When Barrus married and left San Francisco, he went to Indian country under a death cloud of friends wiped out by AIDS. The experience shows up in “Genocide” (1988) where the dystopia is very much like the one in Spielberg’s “Artificial Intelligence” and the theme of brothers continues. (AIDS was first recognized and defined in the early Eighties, between the two Barrus books. He married and left San Francisco in 1989.) “Selective Service” and “To Indigo Dust” were written in the next couple of years. I haven’t read them. The first “Nasdijj” book, drawing on the reservation experience, came out in 2000.

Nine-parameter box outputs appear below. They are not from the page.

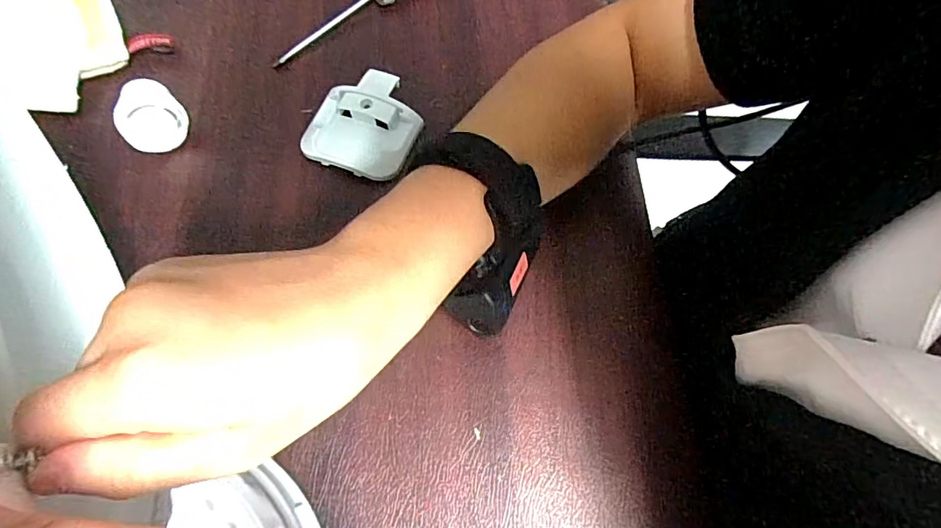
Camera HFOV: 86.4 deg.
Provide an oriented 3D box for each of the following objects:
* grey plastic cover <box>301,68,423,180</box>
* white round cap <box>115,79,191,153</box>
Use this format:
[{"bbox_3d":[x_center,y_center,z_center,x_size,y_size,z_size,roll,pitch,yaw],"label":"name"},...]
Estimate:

A writer must spin from his or her inner world of memories and lessons a virtual world with enough detail and narrative drive to carry a reader along. “My Brother, My Lover” does this, though some people will be reading only to get off on the steamy parts, which is always the case with a book that talks about sex. This is not a long book, but it is an earnest one. The tension between a somehow innocent young man in the midst of corruption and the older protective one who tries to advise and save him is the key to Barrus’ double-men, sometimes real brothers and others just kindred spirits or lovers.

Barrus always describes one male as older, stronger, more skillful, without ever letting the more child-like one trigger a semblance of pedophilia. Some of this material has to come out of his own relationship with his abusive father, but more of it seems to come out of a salvific friendship with a peer, a schoolmate, which he has also written about. This is the trustworthy key relationship in a world of hurt.